----- Excerpted data

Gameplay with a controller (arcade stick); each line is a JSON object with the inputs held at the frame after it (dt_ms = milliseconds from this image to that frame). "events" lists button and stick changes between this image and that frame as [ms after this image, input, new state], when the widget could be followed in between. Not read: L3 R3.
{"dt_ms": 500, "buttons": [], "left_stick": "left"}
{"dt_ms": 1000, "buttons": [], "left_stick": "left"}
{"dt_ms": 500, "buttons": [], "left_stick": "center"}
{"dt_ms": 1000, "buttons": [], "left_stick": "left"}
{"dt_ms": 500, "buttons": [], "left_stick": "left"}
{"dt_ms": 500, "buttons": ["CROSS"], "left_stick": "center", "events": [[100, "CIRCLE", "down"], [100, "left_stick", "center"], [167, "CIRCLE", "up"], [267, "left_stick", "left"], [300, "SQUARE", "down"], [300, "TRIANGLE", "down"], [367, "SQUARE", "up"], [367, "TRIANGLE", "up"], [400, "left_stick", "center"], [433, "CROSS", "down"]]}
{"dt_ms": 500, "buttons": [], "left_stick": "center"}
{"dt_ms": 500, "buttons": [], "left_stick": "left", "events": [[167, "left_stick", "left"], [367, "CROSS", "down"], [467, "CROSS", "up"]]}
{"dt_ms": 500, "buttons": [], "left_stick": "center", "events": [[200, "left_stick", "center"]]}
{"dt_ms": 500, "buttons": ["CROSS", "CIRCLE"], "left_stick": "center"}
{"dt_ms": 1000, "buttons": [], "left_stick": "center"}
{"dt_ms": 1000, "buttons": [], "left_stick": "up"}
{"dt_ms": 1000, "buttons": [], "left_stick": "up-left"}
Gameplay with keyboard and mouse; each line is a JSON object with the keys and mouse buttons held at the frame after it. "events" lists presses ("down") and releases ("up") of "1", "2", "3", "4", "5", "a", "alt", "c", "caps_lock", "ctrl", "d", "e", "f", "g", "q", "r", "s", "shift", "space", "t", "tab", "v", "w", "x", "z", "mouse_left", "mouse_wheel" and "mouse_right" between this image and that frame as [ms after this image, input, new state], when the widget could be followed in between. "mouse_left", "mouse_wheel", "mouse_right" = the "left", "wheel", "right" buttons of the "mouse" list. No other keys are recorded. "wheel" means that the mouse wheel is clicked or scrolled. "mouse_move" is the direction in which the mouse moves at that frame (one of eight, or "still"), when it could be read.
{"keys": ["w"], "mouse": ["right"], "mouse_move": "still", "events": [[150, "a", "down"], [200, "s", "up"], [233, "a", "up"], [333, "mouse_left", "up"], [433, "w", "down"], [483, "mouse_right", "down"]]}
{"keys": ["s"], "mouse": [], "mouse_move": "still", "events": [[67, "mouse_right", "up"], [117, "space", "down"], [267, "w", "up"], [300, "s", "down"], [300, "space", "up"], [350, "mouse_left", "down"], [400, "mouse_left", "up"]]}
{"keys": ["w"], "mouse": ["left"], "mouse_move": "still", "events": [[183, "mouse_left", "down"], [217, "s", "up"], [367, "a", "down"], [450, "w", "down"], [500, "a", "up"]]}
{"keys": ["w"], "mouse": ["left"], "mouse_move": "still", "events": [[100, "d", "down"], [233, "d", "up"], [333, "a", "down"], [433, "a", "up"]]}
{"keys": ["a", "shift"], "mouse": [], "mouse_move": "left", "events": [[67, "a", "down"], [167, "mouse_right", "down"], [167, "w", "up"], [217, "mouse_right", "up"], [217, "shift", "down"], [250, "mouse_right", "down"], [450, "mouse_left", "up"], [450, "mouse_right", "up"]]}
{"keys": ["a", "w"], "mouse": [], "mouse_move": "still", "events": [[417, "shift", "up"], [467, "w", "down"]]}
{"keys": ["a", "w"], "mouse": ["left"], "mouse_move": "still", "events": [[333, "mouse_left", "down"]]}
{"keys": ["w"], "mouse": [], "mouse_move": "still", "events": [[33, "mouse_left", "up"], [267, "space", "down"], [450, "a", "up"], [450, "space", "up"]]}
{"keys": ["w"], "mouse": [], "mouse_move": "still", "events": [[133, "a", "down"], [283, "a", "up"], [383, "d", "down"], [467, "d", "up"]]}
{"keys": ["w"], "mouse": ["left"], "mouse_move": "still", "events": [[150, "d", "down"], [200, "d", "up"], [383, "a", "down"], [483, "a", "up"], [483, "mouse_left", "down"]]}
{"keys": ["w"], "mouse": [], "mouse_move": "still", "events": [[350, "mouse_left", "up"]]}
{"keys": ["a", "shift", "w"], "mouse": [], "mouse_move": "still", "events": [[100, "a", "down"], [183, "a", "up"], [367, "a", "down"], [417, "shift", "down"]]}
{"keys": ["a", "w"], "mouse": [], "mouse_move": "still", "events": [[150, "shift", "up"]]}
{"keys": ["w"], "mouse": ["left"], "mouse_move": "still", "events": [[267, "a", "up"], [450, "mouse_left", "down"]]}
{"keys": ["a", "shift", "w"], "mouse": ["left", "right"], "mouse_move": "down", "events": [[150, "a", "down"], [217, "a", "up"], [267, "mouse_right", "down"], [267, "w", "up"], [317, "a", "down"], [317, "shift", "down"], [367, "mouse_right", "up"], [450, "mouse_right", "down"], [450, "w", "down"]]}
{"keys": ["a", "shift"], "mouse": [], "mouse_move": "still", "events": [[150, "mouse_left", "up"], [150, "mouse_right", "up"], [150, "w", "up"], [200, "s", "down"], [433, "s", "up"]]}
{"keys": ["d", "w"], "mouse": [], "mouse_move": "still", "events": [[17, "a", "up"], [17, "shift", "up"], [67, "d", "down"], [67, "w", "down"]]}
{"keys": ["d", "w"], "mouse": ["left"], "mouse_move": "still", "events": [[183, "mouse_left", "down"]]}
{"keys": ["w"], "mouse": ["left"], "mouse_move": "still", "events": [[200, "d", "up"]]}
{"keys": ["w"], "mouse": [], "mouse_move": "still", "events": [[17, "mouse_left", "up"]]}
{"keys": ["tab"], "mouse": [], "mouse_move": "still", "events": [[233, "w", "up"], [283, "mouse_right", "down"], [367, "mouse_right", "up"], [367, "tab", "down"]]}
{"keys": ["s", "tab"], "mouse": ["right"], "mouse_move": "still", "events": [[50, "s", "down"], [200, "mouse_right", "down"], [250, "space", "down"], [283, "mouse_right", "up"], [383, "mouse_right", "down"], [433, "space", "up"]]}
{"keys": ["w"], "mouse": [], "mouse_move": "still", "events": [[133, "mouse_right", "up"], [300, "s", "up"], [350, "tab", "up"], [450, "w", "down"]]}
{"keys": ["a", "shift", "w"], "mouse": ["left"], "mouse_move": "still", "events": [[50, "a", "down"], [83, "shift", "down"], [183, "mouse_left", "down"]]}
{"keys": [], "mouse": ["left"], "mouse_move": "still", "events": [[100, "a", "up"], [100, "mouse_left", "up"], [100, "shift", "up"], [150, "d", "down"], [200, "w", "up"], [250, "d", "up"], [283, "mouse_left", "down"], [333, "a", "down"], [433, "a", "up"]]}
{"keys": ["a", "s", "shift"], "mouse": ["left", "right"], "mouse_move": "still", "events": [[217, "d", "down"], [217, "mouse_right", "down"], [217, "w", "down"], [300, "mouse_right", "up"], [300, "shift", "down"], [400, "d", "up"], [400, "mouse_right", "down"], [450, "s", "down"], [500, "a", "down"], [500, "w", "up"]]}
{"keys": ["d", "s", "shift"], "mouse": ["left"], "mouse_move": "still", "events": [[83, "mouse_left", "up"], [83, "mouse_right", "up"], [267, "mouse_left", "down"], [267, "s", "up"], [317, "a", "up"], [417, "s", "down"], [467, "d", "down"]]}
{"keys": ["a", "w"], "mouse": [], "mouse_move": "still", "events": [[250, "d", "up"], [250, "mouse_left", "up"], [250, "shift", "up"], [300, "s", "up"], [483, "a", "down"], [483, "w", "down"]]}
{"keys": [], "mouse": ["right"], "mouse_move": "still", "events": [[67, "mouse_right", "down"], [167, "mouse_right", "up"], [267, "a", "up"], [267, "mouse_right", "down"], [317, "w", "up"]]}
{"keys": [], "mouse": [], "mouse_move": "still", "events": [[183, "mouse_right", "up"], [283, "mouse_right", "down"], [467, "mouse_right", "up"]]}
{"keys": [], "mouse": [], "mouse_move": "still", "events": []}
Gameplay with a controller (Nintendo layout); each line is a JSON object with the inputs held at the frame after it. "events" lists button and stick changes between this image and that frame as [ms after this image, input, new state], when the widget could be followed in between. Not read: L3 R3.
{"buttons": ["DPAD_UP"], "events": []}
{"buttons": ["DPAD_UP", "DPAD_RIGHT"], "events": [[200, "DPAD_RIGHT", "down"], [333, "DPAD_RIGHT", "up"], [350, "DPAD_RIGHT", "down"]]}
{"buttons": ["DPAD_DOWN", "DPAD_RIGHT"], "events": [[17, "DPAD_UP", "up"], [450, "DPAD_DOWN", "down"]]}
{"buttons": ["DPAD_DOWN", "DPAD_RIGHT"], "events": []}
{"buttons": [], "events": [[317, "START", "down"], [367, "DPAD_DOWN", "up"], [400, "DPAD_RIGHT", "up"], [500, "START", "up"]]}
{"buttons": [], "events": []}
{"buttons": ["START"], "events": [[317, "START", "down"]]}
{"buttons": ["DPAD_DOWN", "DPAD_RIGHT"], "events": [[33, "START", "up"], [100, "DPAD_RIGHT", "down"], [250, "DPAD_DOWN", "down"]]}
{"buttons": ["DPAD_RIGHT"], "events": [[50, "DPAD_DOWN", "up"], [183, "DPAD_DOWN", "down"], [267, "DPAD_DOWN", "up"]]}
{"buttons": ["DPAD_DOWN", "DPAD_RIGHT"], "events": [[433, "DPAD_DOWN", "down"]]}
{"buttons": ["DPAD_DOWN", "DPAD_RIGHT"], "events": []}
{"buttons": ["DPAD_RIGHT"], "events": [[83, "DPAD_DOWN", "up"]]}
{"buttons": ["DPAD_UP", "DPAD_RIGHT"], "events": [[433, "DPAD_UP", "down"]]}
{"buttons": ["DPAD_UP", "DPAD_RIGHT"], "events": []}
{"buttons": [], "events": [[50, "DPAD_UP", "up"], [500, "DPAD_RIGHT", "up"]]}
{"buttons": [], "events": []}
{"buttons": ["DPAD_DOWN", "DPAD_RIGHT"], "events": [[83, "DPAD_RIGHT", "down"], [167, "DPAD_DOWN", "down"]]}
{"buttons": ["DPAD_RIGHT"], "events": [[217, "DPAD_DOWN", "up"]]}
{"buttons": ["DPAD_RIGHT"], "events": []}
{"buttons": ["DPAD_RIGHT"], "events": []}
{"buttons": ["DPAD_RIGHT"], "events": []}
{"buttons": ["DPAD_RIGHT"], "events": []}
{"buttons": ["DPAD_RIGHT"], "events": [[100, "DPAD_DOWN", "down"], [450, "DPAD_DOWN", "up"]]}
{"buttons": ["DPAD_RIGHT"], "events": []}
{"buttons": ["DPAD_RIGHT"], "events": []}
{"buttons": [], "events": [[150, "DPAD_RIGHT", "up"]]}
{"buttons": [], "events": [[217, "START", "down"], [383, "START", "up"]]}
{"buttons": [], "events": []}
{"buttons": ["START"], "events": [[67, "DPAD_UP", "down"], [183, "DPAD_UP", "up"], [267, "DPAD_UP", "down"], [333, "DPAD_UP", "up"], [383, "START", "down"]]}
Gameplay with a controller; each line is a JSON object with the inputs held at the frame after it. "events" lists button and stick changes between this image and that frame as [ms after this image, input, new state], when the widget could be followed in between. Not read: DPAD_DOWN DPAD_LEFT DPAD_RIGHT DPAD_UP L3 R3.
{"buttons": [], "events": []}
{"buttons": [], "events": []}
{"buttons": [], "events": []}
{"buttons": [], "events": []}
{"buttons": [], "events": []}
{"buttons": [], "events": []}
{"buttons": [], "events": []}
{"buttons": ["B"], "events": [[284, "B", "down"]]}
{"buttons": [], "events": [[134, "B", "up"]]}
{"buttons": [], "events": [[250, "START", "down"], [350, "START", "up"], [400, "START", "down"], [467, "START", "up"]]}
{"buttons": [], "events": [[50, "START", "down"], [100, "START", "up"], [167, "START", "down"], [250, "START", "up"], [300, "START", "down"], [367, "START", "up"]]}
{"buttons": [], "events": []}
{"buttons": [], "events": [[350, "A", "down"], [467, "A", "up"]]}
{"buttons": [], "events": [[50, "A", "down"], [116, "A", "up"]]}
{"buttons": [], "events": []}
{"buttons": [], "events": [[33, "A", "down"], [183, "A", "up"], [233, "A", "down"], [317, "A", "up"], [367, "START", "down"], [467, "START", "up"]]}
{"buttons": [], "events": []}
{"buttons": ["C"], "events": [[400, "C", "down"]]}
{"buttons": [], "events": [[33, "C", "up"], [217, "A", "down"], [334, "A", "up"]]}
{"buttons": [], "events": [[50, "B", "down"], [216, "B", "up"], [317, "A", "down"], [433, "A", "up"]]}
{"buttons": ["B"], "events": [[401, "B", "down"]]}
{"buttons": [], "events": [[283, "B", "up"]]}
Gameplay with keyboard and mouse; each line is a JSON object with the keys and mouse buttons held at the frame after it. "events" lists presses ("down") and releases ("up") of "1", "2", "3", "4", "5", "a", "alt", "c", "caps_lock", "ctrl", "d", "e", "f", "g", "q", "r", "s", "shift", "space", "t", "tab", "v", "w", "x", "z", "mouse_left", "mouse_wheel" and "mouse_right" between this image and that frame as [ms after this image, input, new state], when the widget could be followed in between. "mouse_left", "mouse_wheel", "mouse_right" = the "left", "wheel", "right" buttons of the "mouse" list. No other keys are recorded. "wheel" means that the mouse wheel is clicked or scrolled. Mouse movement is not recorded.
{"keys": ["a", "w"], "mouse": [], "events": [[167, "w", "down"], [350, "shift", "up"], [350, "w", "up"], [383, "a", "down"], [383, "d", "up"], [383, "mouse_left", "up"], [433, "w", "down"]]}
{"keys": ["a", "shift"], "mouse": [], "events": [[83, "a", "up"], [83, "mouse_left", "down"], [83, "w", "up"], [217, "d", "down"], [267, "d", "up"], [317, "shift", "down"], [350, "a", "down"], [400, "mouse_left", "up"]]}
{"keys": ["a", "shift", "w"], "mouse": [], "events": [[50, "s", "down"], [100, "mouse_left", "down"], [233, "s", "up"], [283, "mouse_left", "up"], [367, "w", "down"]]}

----------

### Task details
The response should consist of the number of lines in the data that hold the word "center", with nothing added.

### Answer to the problem
6